Task goal:
Each line of data below is to be returned exactly, leaving out any picture.

Supplied data:

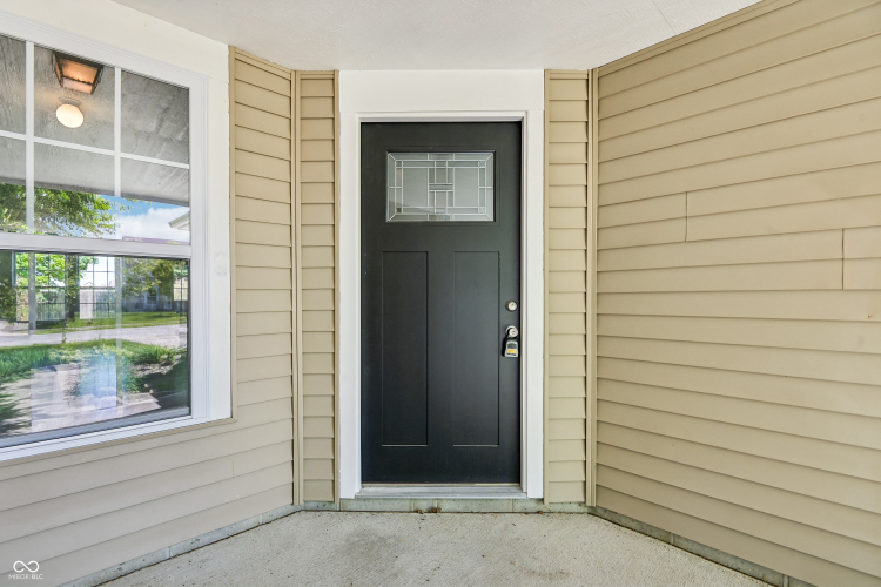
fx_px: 392
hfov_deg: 96.7
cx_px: 440
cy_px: 294
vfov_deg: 73.7
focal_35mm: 16
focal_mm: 16
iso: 100
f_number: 8
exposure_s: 1/30
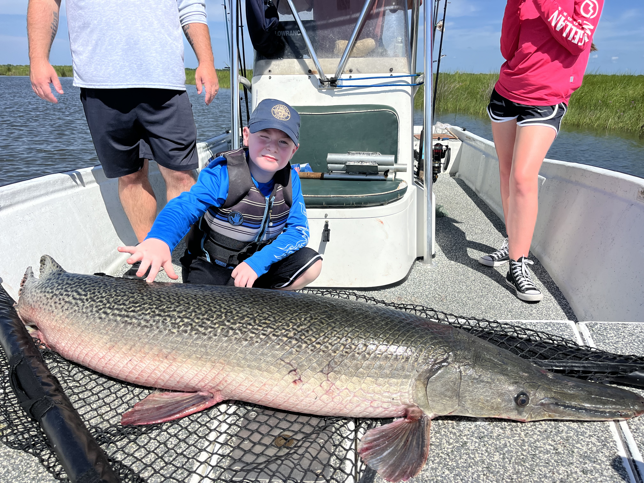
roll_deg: -0.3
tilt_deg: -19.6
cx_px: 322
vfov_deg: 53.1
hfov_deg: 67.3
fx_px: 484
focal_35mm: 26
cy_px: 242
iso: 50
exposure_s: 1/5556
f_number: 1.6
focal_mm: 5.1
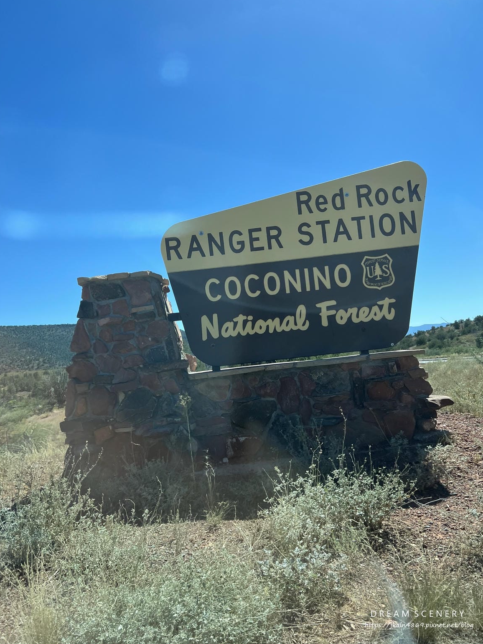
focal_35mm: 27
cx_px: 245
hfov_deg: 51.4
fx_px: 502
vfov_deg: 65.3
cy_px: 328
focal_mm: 5.7
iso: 50
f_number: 1.5
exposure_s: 1/1009
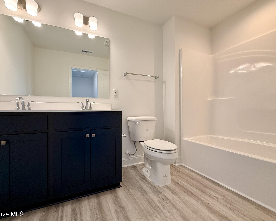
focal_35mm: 15
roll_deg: +0.6
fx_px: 123
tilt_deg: +0.8
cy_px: 111
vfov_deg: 84.0
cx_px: 127
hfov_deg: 96.6
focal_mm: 2.22
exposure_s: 1/120
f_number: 2.2
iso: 100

Result of this exercise:
fx_px: 392
hfov_deg: 96.7
cx_px: 440
cy_px: 294
vfov_deg: 73.7
focal_35mm: 16
focal_mm: 16
iso: 100
f_number: 8
exposure_s: 1/30
roll_deg: -0.3
tilt_deg: -19.6
cx_px: 322
vfov_deg: 53.1
hfov_deg: 67.3
fx_px: 484
focal_35mm: 26
cy_px: 242
iso: 50
exposure_s: 1/5556
f_number: 1.6
focal_mm: 5.1
focal_35mm: 27
cx_px: 245
hfov_deg: 51.4
fx_px: 502
vfov_deg: 65.3
cy_px: 328
focal_mm: 5.7
iso: 50
f_number: 1.5
exposure_s: 1/1009
focal_35mm: 15
roll_deg: +0.6
fx_px: 123
tilt_deg: +0.8
cy_px: 111
vfov_deg: 84.0
cx_px: 127
hfov_deg: 96.6
focal_mm: 2.22
exposure_s: 1/120
f_number: 2.2
iso: 100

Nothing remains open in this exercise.